*Exercises to complete*
1 > In the hard drive post, what file system was the drive's single new partition formatted in?
2 > Name every place in Windows where, according to the hard drive post, the disk failed to appear.

------ Excerpt to read ------

Primary Slave Hard Disk Drive not found in Windows XP

D

drosile

Hello, everyone.

I recently came into possession of an old Maxtor 80GB hard drive, and
I thought I'd throw it in my computer for the extra storage.

I checked the jumpers, plugged it in, and booted my computer. The
drive showed fine in the BIOS, so I continued into Windows. The disk,
however, didn't show up at all in Windows--not in My Computer, Device
Manager, or Disk Management.

After messing about for a bit, I used my Ultimate Boot CD (basically a
Windows XP bootable CD) to try to find the drive. Immediately, the
drive (and its then four partitions) were found. I backed up the
500MB or so of data, then entered Disk Management (still on the boot
CD) and deleted all the partitions. I made one large partition on the
drive, and formatted it in NTFS. I rebooted back into Windows, and
the disk still does not appear.

I can go back and forth as much as I want between the boot CD and
Windows, but I simply cannot get this hard drive to show itself in
Windows.

Thank you for any suggestions.

------ Input data ------

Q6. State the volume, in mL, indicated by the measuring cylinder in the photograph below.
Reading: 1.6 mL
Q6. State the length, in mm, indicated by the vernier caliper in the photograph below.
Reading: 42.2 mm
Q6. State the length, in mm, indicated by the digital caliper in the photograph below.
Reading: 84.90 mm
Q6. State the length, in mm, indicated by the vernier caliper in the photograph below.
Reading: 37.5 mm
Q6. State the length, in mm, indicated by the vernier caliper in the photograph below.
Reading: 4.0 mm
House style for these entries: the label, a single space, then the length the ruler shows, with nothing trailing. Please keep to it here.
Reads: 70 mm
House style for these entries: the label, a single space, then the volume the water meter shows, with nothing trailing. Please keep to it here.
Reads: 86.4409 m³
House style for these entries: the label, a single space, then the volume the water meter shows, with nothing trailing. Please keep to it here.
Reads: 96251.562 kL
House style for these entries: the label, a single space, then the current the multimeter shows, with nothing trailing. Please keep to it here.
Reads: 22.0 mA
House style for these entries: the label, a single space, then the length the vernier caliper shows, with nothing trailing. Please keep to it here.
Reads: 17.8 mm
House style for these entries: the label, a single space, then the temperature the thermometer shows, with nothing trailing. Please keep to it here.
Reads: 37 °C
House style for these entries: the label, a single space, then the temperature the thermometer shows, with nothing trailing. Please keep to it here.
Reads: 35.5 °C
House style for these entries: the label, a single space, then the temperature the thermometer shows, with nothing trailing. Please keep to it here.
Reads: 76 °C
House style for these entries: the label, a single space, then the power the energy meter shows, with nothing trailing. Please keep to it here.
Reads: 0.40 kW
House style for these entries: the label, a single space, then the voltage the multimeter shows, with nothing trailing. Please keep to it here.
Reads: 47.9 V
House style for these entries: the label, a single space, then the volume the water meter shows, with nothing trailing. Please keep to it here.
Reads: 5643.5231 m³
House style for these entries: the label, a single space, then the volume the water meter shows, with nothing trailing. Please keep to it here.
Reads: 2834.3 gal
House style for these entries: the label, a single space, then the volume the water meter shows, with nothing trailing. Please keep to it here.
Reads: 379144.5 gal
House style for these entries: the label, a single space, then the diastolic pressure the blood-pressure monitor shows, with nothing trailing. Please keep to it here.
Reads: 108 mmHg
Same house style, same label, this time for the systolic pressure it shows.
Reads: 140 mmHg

------

*Answers in order*
1 > NTFS

2 > My Computer, Device Manager, Disk Management